New Jersey Health Commissioner Kaitlan Baston, who also addressed the symposium, said achieving the highest levels of health for everyone is a priority for the state. “[Equity] keeps patients at the center of health care with appropriate community voices in the room, representing differing backgrounds, abilities and languages when designing access,” Baston said.

“We have an incredible opportunity in New Jersey to continue to build a future of health care that drives health and wellness with technological solutions and innovation, building systems around patients rather than trying to make patients fit into our systems.”
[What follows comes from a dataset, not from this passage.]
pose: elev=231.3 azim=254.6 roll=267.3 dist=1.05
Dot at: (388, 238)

Rutgers Health is tackling a wide range of health inequities, such as cancer, heart disease and obesity. To succeed, Rutgers will continue to strengthen community partnerships and build a health system that reflects the populations it serves.

“We remain committed to ensuring that faculty and staff develop or enhance competencies to implement diversity, equity and inclusion policies and programs in their areas of expertise,” said Rutgers Biomedical and Health Sciences Chancellor Brian Strom, who leads Rutgers Health.

“At Rutgers Health, we’re looking to build a new equitable normal, rather than simply a new normal, to address racial inequity and health disparities across our state and beyond,” Strom said. “To paraphrase Albert Einstein: With challenges comes opportunity.”

Rutgers Robert Wood Johnson Medical School students provide health care at The Promise Clinic at Elijah’s Promise Inc. in New Brunswick under the supervision of volunteer faculty preceptors.

Students in Rutgers New Jersey Medical School’s Department of Ophthalmology & Visual Science conduct vision screenings in the community.

Rutgers School of Health Professions and Quest Diagnostics have improved access to critical primary care services for uninsured and underinsured patients in Plainfield through the Health Outreach Practice Experience (H.O.P.E.) Clinic.

Rutgers New Jersey Medical School students launched the Knotted program to teach high school students the basics of suturing.

The Rutgers School of Dental Medicine treats patients with special needs at the Delta Dental of New Jersey Special Care Center in Newark.